70 years later, Nazi-looted Pissarro painting to return to Jewish owners

Earlier this year, the original collector's descendants saw an opportunity to reclaim the lost piece.

"La cueillette des pois" (Picking Peas) by Camille Pissarro (photo credit: WIKIMEDIA)
"La cueillette des pois" (Picking Peas) by Camille Pissarro
(photo credit: WIKIMEDIA)
A famous painting by impressionist artist Camille Pissarro, seized by France’s pro-Nazi Vichy regime over 70 years ago, will be returned to the family of its original Jewish owner after a Parisian court ruled in their favor on Tuesday.
La Cueillette des Pois (“Picking Peas”) was one of more than 90 pieces of art confiscated by the Vichy regime in 1943 from the art collection of French businessman Simon Bauer.
Although Bauer avoided deportation during World War II due to a strike by railway workers, he only managed to recover a small number of the pieces by the time of his death, four years later.
Earlier this year, the collector’s descendants saw an opportunity to reclaim the lost piece, painted in 1887, after learning that it had been lent to the Marmottan Museum in Paris by its current owners, Bruce and Robbi Toll, for a Pissarro exhibition.
The family demanded the painting’s return, relying on an April 1945 ordinance on the invalidity of dispossessed property.
In May, a French court ordered the painting to be impounded pending a final ruling on ownership.
The Tolls purchased the painting in 1995 for $800,000 at Christie’s in New York and claim that they bought it in good faith with no knowledge of its history.
The Bauer family rejected the couple’s claim of ignorance, stating that they were “specialists” and that the painting was registered as looted.
“This is a case full of emotion and drama, but Mr.
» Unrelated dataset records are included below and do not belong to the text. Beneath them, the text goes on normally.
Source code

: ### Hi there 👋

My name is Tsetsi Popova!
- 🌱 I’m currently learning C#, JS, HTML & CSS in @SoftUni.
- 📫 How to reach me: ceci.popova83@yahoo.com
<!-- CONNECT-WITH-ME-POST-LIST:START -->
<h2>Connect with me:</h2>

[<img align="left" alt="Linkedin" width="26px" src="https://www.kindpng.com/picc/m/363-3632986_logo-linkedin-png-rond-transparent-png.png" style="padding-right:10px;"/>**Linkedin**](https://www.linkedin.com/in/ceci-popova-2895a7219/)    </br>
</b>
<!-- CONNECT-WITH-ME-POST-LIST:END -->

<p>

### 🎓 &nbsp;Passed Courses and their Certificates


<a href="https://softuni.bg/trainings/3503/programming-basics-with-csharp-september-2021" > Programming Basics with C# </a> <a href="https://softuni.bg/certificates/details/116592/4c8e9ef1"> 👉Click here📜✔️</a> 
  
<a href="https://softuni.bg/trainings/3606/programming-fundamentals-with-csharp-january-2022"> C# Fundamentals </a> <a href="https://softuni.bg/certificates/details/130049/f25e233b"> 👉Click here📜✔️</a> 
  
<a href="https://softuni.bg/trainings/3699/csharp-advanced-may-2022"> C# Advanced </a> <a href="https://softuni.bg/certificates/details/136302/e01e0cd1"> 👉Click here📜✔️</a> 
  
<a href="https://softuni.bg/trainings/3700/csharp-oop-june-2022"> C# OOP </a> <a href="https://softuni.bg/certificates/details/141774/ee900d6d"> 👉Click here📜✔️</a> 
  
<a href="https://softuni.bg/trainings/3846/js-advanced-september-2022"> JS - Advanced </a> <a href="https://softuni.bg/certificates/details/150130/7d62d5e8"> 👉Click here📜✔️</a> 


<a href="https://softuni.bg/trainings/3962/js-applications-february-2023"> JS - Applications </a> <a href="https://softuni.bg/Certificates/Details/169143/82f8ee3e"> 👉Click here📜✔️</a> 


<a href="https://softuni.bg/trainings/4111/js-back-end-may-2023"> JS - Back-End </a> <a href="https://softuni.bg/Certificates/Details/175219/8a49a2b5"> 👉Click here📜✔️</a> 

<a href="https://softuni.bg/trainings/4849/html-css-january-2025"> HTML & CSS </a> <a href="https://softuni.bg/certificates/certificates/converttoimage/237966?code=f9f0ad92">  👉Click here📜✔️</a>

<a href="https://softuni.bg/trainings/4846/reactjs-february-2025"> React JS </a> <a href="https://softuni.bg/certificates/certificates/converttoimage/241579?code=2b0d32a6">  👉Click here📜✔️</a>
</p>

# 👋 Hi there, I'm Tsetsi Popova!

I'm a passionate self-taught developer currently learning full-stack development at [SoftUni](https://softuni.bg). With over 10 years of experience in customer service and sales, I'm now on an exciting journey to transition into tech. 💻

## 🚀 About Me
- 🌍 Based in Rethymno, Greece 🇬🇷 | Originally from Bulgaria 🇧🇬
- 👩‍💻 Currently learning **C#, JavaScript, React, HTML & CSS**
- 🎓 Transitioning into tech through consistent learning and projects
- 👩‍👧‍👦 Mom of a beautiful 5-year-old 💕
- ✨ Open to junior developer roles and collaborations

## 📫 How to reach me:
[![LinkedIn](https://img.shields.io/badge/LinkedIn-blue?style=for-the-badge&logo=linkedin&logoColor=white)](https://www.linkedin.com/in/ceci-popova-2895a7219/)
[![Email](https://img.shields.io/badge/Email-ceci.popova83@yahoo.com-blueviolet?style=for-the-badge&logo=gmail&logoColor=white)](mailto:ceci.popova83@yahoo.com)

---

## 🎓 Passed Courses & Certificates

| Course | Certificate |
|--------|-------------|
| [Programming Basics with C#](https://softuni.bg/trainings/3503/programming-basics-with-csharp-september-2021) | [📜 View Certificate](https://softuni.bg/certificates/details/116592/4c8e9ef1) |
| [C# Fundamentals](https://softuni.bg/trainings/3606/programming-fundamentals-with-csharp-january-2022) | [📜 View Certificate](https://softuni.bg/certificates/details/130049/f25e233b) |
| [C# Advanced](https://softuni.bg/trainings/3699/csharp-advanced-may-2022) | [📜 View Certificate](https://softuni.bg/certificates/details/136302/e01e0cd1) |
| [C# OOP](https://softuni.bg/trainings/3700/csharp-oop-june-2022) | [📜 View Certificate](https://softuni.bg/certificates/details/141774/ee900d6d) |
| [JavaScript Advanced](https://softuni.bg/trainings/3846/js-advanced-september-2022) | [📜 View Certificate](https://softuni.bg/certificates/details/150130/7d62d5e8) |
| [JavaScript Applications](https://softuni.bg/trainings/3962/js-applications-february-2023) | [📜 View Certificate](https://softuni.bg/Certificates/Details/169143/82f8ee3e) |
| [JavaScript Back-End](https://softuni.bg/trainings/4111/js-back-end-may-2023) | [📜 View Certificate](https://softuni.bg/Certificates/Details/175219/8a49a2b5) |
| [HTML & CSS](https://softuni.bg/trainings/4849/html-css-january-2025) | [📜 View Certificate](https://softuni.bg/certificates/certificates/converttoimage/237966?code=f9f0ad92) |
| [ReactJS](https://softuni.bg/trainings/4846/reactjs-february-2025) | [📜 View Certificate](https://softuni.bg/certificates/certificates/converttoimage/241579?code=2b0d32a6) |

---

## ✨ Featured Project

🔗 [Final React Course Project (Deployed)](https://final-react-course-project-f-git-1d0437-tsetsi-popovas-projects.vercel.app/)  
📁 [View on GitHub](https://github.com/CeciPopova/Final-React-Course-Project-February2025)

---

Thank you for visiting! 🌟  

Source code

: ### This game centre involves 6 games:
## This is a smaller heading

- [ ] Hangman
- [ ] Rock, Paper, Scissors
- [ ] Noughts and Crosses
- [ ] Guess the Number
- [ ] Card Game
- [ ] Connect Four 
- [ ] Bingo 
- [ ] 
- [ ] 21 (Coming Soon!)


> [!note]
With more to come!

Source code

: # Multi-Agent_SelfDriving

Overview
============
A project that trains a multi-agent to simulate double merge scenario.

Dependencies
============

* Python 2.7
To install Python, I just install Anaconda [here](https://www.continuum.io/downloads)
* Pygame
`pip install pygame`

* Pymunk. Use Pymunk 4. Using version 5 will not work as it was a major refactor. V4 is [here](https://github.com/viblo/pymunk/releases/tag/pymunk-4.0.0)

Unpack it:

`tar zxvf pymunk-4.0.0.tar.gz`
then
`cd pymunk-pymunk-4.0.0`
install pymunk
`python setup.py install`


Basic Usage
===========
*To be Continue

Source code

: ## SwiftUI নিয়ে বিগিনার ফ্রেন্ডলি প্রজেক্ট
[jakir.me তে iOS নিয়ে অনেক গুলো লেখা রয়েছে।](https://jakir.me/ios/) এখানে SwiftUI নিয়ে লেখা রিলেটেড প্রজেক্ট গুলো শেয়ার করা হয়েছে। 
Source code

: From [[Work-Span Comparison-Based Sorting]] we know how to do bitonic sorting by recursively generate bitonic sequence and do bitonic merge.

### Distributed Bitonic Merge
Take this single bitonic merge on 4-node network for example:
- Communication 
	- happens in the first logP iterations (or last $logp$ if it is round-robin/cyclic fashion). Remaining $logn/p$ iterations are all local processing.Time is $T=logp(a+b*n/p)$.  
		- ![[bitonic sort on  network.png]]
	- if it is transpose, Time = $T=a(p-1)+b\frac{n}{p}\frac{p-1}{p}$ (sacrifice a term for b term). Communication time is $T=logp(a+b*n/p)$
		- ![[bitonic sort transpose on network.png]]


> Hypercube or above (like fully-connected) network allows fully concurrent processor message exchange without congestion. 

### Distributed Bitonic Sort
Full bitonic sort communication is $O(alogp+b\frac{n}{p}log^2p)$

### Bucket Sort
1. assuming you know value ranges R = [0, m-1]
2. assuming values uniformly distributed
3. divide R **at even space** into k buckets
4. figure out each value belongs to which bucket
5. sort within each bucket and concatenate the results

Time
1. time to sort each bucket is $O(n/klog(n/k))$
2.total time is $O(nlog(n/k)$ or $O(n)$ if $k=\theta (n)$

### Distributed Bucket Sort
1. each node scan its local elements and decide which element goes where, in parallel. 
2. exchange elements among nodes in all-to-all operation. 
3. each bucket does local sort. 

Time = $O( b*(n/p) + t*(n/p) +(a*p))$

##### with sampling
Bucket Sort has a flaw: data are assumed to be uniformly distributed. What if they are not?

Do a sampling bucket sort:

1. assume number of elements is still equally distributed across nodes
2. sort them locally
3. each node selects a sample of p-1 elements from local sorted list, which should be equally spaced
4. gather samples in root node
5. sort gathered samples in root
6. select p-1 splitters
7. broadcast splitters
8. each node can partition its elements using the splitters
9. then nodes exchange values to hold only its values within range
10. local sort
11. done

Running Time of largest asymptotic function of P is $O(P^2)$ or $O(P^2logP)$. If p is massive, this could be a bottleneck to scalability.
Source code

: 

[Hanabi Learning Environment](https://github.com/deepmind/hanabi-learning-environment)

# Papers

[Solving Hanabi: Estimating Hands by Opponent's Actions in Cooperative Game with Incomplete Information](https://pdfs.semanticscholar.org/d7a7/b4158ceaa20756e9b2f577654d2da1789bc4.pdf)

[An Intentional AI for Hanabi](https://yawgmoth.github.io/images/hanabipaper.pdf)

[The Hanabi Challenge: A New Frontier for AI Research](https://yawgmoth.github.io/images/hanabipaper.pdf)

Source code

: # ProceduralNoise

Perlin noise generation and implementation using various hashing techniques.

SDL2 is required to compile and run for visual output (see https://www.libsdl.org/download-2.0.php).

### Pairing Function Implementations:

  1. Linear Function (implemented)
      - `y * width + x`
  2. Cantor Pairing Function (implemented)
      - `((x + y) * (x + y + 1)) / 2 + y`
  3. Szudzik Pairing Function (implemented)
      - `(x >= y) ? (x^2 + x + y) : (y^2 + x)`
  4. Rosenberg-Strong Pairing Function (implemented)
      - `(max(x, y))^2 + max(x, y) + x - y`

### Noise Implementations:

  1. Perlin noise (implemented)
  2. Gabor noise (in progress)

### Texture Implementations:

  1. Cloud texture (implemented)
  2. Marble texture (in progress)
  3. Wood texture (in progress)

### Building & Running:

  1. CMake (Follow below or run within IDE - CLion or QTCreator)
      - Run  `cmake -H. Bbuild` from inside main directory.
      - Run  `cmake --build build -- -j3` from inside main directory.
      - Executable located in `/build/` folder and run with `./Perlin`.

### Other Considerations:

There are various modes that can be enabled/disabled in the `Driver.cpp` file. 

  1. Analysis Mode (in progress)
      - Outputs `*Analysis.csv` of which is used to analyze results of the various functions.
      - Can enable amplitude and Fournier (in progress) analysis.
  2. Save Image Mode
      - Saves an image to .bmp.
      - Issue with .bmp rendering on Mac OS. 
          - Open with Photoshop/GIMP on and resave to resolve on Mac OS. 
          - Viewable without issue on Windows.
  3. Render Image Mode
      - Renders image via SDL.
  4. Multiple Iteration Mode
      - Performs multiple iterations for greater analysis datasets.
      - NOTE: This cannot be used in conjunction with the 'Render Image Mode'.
Toll is not responsible for the crimes carried out by the Vichy regime. He bought it at Christie’s,” said the Toll’s lawyer, adding that Bauer’s descendants have received “fair” compensation from the state for their wartime losses.
According to the 2009 Holocaust Era Assets Conference, approximately 100,000 artworks out of 650,000 seized by the Vichy regime are yet to be returned to their original owners or their heirs.